Antiarrhythmic drug efficacy at electrophysiology testing: predictive effectiveness of procainamide and flecainide.

In an effort to assess the ability of procainamide to predict effectiveness of antiarrhythmic agents at programmed electrical stimulation (PES) testing, we compared the result of procainamide at PES testing with that of all of the other agents studied.
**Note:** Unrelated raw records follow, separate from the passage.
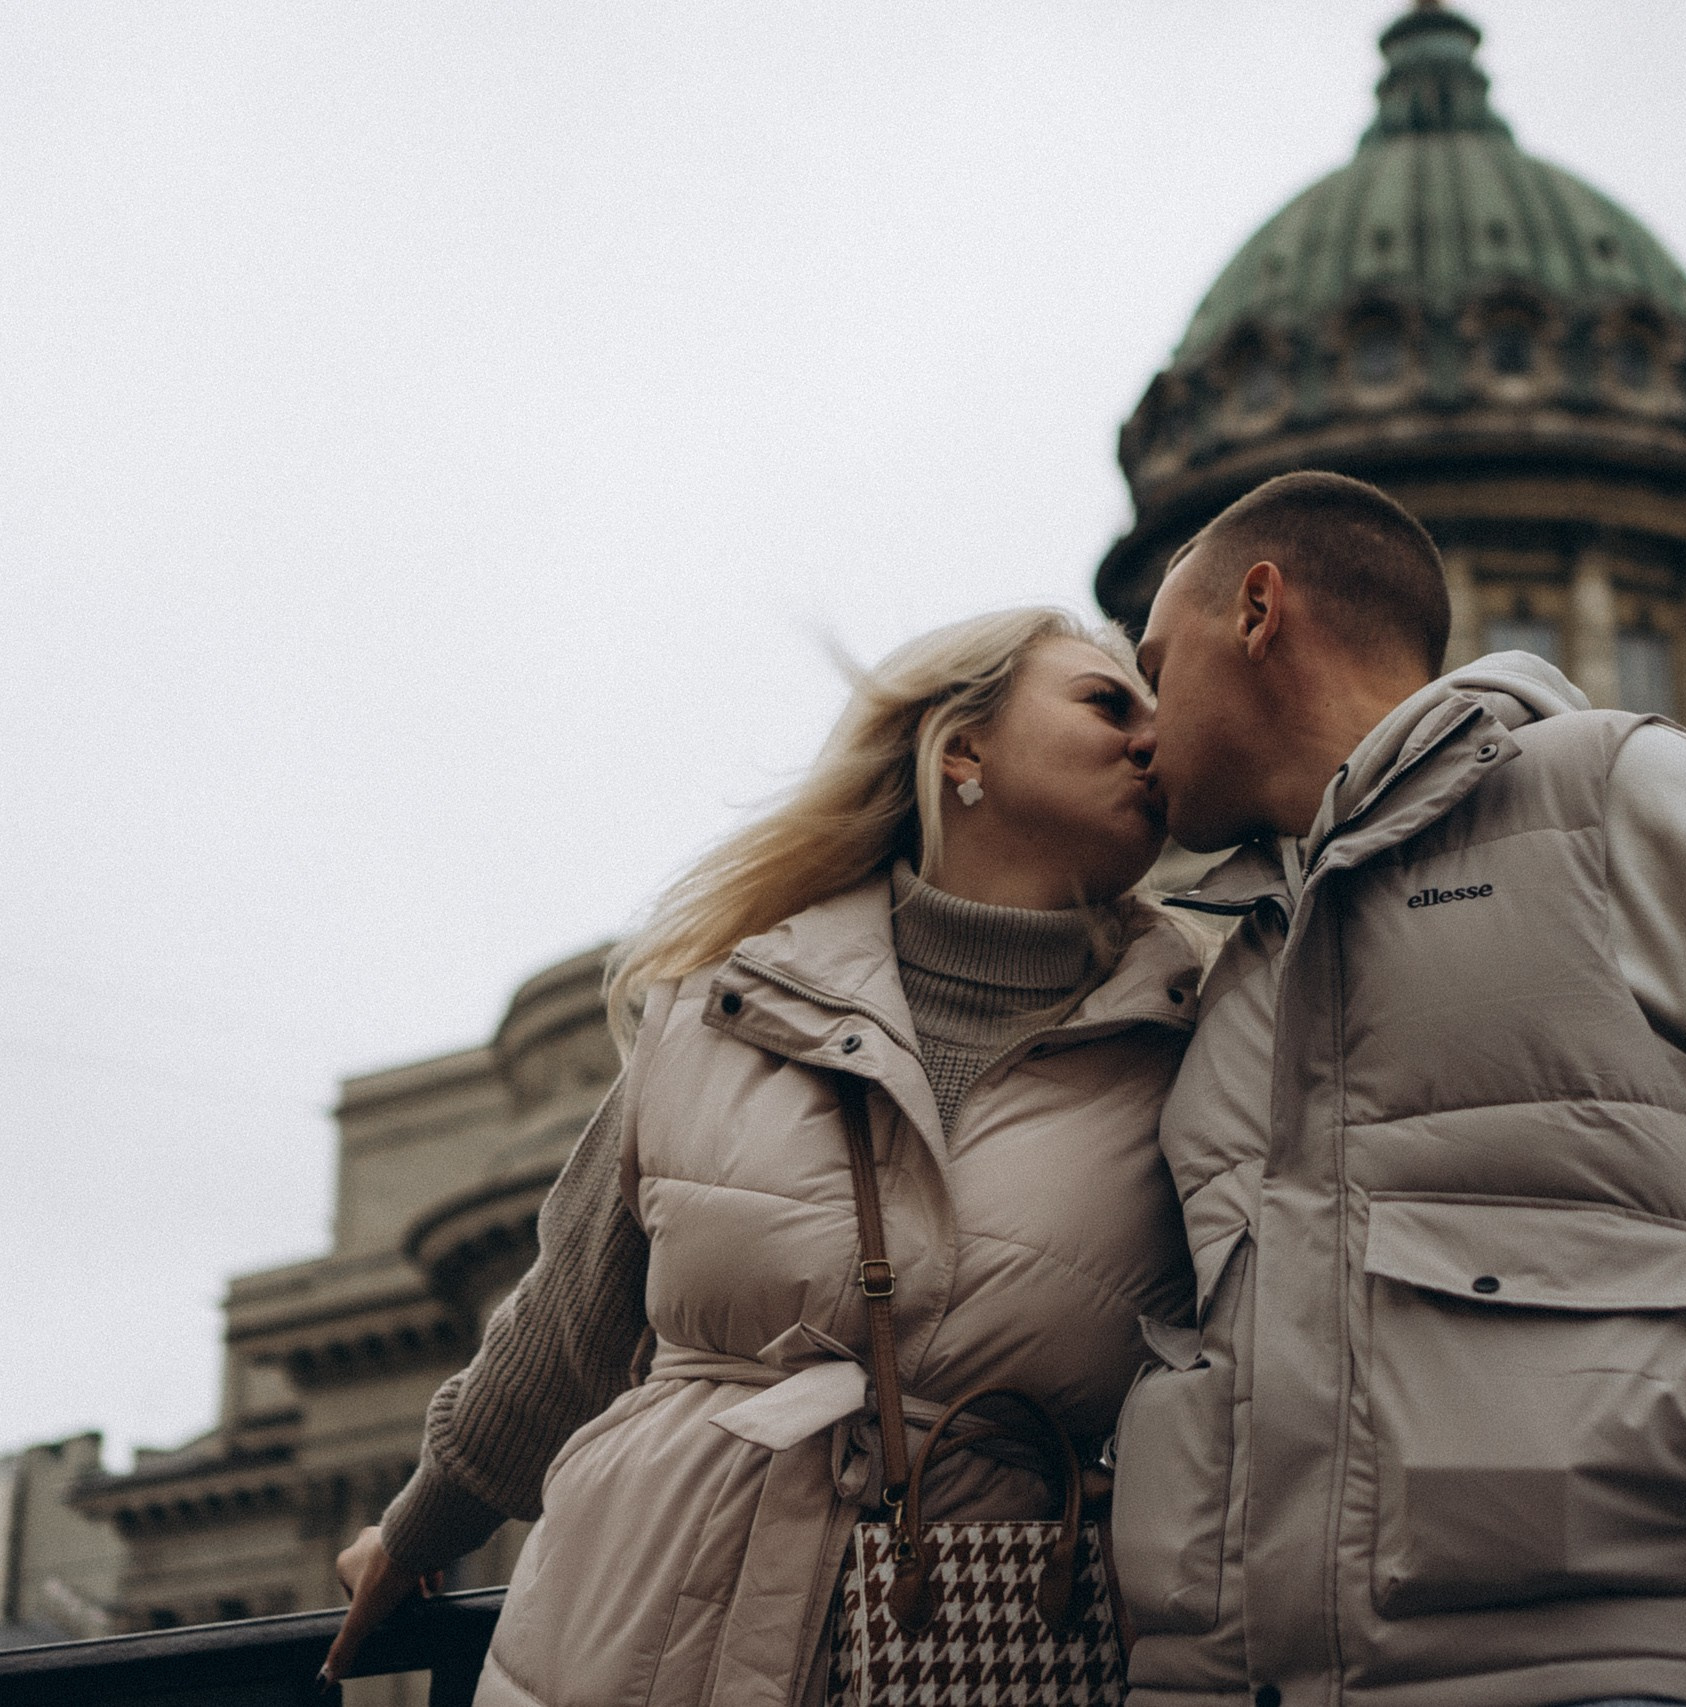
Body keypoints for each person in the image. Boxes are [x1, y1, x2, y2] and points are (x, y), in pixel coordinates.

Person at [1111, 471, 1686, 1707]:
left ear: (1257, 611)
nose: (1142, 724)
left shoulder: (1616, 796)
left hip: (1597, 1670)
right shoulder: (1232, 970)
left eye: (1155, 665)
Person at [324, 608, 1205, 1707]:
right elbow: (565, 1326)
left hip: (965, 1649)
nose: (1154, 737)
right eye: (1107, 702)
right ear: (962, 747)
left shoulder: (1198, 1042)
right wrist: (415, 1532)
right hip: (629, 1633)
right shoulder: (728, 1000)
One hundred fifty-three patients underwent PES studies because of either sustained or nonsustained ventricular tachycardia (VT). Procainamide prevented VT induction in 79 of 153 patients. Seventy-four of the remaining 153 were inducible for VT on procainamide, with 55 of these being protected by another antiarrhythmic agent (p less than 0.001). If procainamide failed to prevent VT induction, other conventional and experimental agents were equally as likely to be effective in preventing VT induction. Analysis of flecainide acetate as a predictor of efficacy was also evaluated. Fifty-five patients received flecainide and 29 of these were protected at PES testing; 26 of these patients were also protected with another agent. When VT was inducible in patients who received flecainide, 15 of these 26 patients were protected by another agent, either conventional or experimental (p less than 0.01). Thus, if procainamide or flecainide prevented VT induction they accurately predicted effectiveness of other drugs; however, when they did not prevent VT induction, they served as a poor predictor of the possible effectiveness of other drugs. Serial drug testing at PES studies with multiple conventional and experimental drugs increases the likelihood of finding an effective antiarrhythmic agent.